Pages: [1]
Author Topic: Unnecessary extp's (ST10)  (Read 3164 times)
woj
Hero Member
*****

Karma: +42/-3
Offline Offline

Posts: 500


« on: March 14, 2022, 01:34:22 PM »

Hi,

So here is one, in some of the ME7.9.10 bins (ST10, if that is not yet clear) that I dissassembled I see unnecessary extp instructions, like this:

Code:
flash_0324A0:[D7,40,3C,00]      extp    #0x3C, #1
flash_0324A4:[F2,FC,0A,3F]      mov     r12, xram2_word_0F3F0A

Unnecessary because dpp2 is 0x3C, so the addressing could be dpp register based, instead of extp-ed. (And no, this is not in those weird places where dpp register is temporarily modified, nothing of this sort). In the same region I find a bit lower addresses (lower F3DXX-s for example) where the dpp register addressing is used where the addresses fall in the same page. So it seems totally unnecessary. Even more weird, the end of page address F3FFC is addressed through dpp register again.

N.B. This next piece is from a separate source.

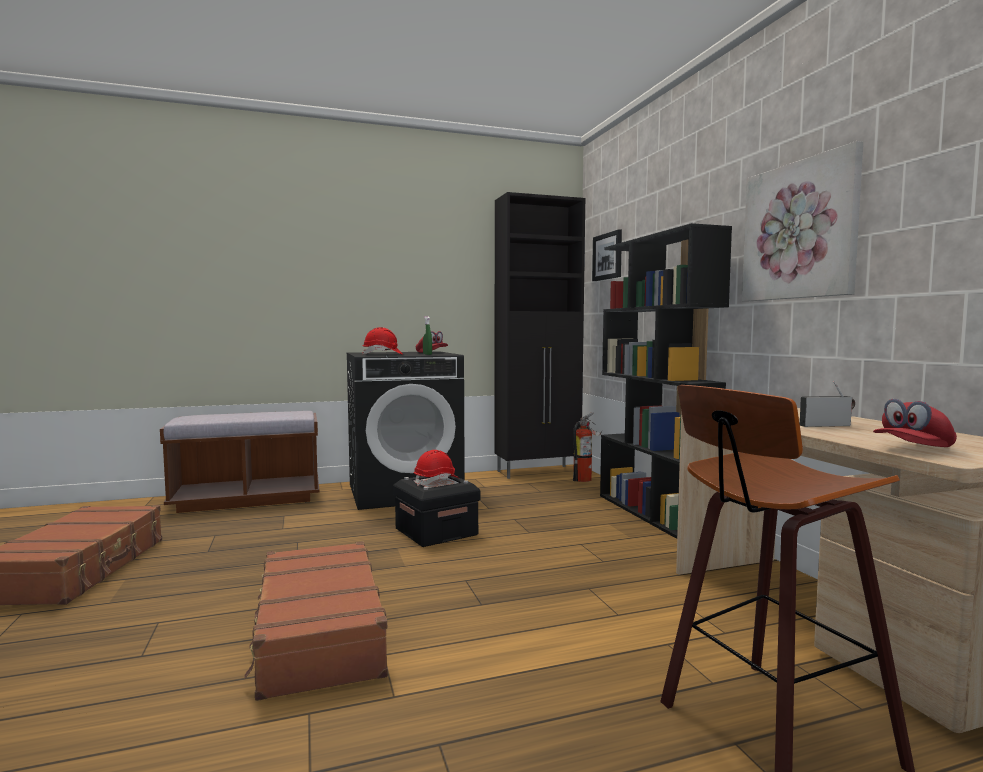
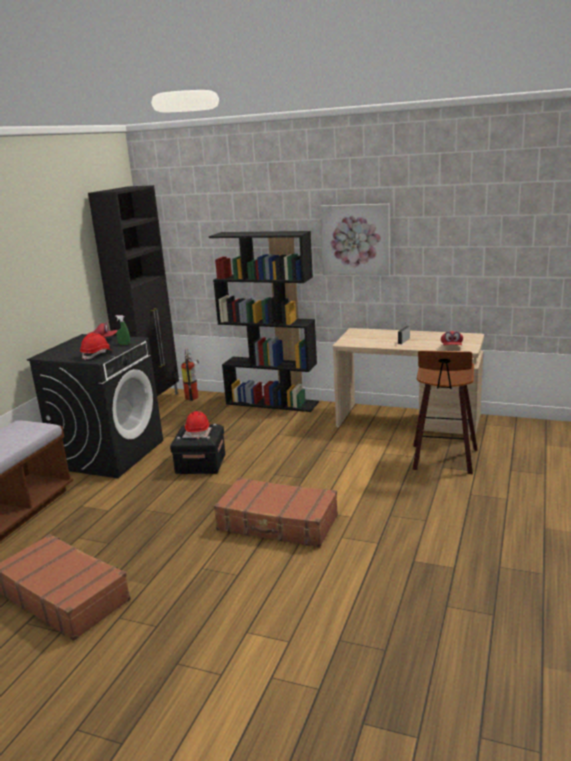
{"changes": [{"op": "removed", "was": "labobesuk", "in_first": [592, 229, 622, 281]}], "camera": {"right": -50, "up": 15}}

So, the question is - is this a compiler bug / feature? Or a CPU bug of some sort that is remedied by those explicit extp-s? (Or something that I missed about ST10 addressing in my now 10 experince experience with it).
Logged
360trev
Full Member
***

Karma: +68/-2
Offline Offline

Posts: 235


« Reply #1 on: May 05, 2022, 10:26:10 AM »

The very old GCC based compilers for C167/ST10 are laughably poor when it comes to the code optimization...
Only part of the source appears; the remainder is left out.